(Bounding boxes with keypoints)
•••••
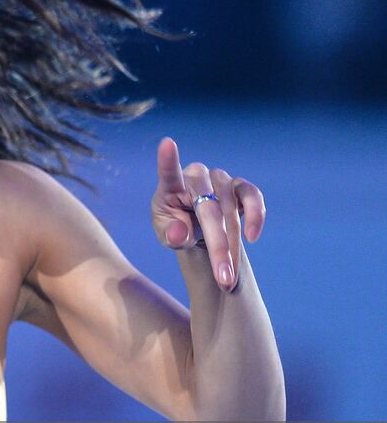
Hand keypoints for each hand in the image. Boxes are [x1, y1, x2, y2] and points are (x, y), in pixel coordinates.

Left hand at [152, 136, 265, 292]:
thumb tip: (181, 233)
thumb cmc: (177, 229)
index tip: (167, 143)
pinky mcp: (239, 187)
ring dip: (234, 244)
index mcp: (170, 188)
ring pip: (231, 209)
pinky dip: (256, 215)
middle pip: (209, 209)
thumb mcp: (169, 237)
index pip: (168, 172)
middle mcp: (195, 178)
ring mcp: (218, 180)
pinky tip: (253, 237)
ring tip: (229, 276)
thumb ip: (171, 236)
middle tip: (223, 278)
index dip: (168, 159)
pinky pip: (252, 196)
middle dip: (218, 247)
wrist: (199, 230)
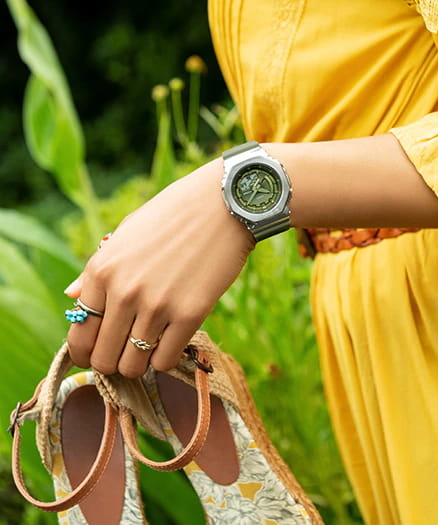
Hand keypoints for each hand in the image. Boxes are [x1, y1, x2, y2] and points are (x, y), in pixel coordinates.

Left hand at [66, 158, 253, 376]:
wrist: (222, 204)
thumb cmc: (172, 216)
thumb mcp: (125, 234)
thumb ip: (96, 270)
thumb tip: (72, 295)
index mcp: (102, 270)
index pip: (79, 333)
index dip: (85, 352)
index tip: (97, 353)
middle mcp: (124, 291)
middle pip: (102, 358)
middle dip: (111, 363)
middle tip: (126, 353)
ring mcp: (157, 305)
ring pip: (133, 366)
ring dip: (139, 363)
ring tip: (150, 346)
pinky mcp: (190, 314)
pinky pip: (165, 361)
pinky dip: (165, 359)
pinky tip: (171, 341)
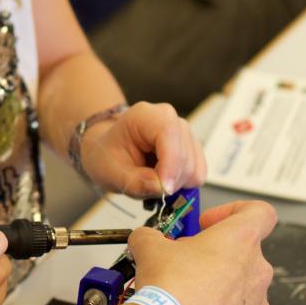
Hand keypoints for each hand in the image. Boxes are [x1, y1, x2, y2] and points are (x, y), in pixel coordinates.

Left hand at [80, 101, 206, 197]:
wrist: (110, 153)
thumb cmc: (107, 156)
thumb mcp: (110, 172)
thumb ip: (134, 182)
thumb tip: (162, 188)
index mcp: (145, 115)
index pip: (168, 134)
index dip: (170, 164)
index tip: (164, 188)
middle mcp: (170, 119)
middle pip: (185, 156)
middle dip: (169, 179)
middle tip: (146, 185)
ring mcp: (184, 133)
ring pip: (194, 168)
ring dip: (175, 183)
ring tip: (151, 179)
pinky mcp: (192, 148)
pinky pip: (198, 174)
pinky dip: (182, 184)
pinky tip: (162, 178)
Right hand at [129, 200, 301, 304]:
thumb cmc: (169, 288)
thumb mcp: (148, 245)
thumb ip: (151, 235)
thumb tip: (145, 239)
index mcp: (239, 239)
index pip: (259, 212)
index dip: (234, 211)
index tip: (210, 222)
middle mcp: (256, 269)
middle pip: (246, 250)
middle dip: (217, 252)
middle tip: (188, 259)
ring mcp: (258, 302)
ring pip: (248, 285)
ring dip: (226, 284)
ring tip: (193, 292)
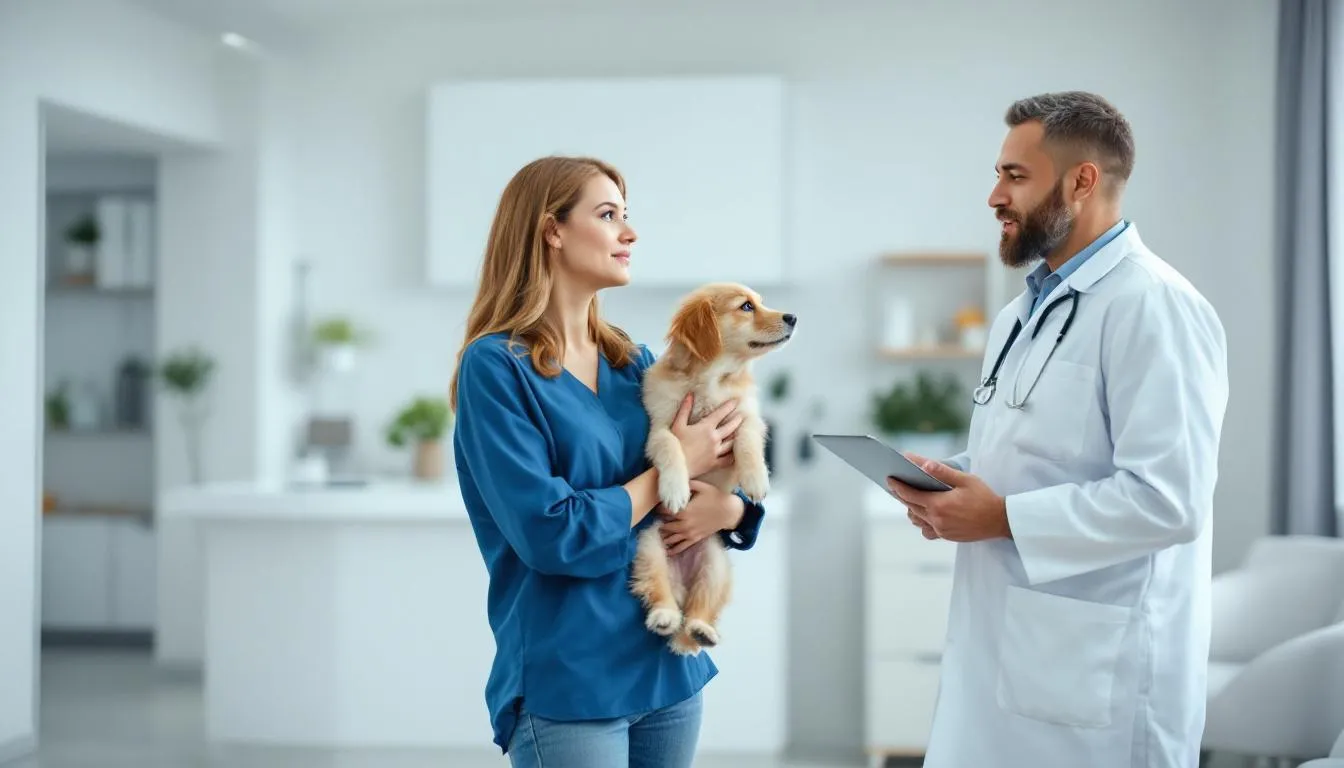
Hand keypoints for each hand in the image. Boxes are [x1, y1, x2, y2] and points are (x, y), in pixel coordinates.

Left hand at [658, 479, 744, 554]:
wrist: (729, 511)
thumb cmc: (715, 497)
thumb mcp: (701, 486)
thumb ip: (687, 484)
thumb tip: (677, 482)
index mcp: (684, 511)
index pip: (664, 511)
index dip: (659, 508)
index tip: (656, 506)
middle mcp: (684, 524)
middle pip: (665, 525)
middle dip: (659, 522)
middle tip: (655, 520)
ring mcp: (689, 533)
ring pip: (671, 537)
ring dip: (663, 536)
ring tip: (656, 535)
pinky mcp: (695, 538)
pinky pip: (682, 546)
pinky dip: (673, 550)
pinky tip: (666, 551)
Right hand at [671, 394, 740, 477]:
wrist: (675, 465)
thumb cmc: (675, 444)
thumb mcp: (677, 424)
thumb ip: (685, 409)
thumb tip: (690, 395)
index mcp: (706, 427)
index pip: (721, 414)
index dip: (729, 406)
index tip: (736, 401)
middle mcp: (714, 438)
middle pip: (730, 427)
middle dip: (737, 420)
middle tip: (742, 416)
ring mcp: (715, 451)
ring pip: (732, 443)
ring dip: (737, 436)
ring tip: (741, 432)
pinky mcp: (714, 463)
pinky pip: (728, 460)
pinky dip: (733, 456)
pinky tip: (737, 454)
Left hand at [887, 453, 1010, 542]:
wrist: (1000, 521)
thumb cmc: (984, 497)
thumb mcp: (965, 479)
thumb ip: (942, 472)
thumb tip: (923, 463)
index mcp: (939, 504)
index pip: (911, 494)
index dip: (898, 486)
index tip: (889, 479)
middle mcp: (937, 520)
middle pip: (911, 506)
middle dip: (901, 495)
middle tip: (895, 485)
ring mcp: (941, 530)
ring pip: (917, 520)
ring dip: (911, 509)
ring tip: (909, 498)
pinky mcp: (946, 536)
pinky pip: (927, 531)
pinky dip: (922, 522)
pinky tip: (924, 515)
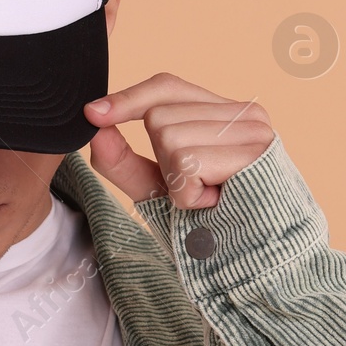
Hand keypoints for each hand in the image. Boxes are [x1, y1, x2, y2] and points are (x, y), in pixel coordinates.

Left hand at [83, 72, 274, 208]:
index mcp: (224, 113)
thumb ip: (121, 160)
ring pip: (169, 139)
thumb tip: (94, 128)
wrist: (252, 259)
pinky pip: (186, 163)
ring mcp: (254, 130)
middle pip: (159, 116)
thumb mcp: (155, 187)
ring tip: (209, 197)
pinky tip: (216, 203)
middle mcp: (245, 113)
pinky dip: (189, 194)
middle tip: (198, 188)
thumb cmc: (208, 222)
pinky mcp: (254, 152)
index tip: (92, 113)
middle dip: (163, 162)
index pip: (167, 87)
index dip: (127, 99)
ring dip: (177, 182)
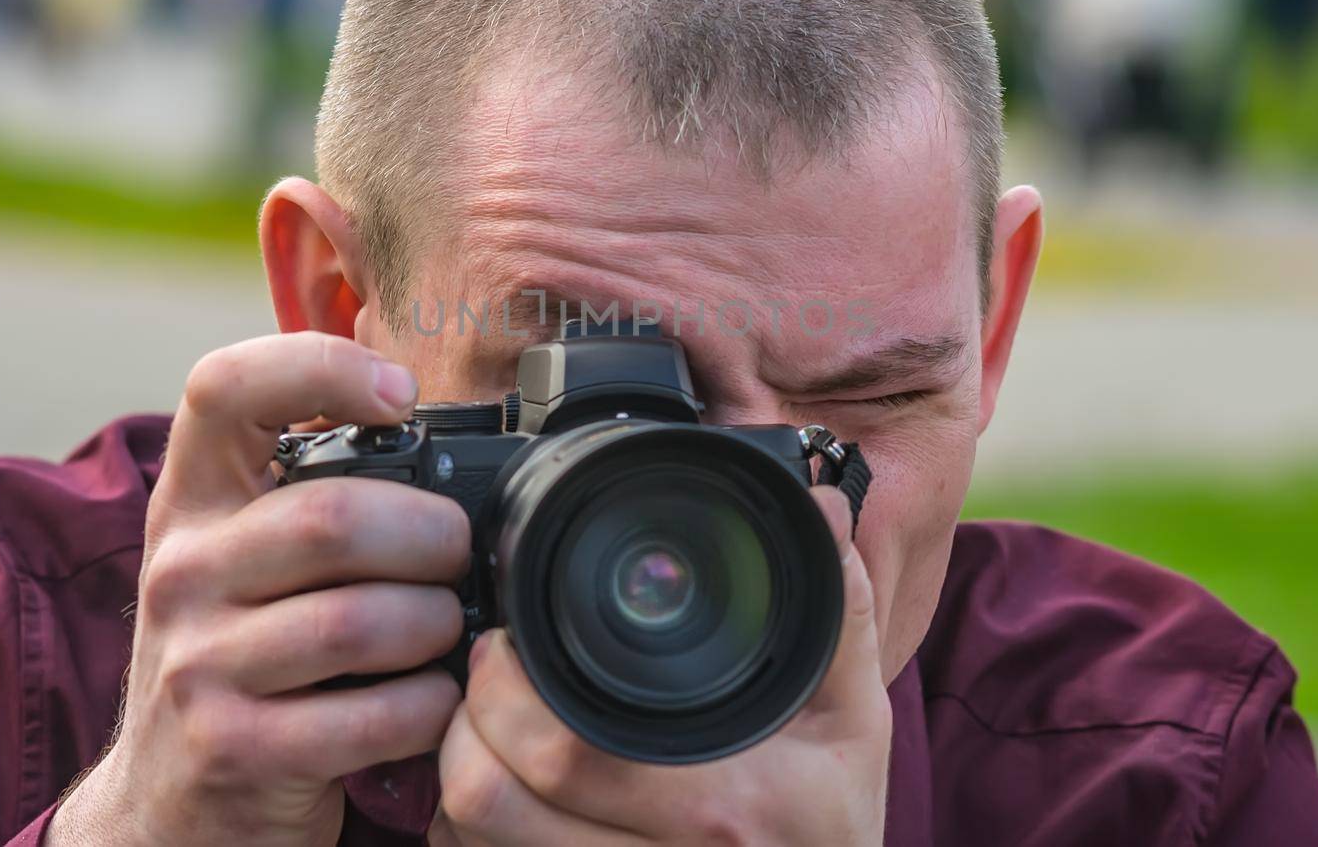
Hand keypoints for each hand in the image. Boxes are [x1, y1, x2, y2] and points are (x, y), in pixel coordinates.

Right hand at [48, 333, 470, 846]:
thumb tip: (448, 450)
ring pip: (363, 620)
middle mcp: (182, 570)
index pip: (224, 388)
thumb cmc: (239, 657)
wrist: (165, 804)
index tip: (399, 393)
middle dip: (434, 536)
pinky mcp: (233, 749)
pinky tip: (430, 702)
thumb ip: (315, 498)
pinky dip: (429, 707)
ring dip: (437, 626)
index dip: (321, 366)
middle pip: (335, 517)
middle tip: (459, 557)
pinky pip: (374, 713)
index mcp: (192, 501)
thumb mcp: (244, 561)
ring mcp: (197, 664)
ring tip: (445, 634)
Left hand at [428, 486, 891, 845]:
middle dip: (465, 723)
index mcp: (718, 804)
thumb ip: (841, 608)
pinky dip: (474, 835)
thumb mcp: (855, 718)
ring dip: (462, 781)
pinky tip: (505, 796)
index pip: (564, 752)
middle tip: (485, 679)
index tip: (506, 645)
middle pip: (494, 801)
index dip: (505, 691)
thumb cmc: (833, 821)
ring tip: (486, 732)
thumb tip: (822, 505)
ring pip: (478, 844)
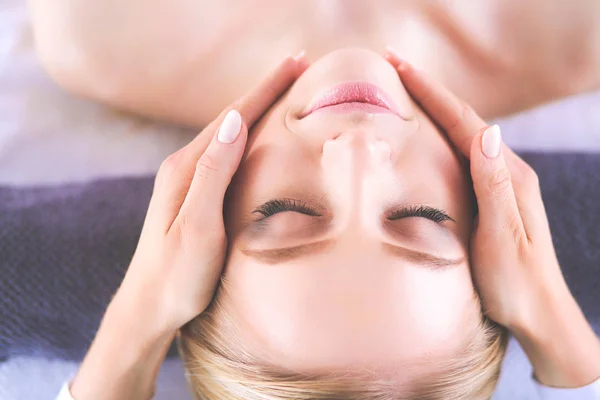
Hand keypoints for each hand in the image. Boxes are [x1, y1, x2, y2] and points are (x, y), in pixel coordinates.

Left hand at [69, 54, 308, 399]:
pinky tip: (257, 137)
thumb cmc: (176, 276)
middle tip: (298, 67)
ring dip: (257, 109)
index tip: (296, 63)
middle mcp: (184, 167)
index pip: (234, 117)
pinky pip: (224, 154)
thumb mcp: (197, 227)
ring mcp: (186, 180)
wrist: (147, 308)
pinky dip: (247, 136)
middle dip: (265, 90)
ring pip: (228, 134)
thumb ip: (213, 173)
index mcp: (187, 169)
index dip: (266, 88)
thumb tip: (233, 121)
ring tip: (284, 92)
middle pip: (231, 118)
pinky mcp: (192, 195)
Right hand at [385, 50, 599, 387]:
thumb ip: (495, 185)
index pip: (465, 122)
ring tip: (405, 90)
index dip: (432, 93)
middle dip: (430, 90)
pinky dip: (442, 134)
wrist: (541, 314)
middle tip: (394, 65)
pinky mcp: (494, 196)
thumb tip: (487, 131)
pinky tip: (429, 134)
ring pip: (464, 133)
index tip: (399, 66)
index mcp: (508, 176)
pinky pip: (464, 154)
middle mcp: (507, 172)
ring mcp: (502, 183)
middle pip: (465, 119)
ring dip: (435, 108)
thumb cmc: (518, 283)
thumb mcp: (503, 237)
•••••
Print the entries as they stand, first line through the line holding "pinky tip: (253, 237)", with every picture removed.

Hand keypoints for each hand in the image. Boxes are [x1, y1, x2, y2] and points are (x, y), in pixel coordinates.

Left hand at [152, 136, 265, 292]:
thumb tip: (181, 233)
thumb cmc: (177, 229)
index tip: (167, 143)
pinky mcp: (239, 187)
ring dip: (234, 244)
index mcp: (170, 188)
ring pip: (231, 209)
pinky dip: (256, 215)
middle pip: (209, 209)
thumb mcp: (169, 237)
index pip: (168, 172)
middle mcp: (195, 178)
ring mcp: (218, 180)
pinky tip: (253, 237)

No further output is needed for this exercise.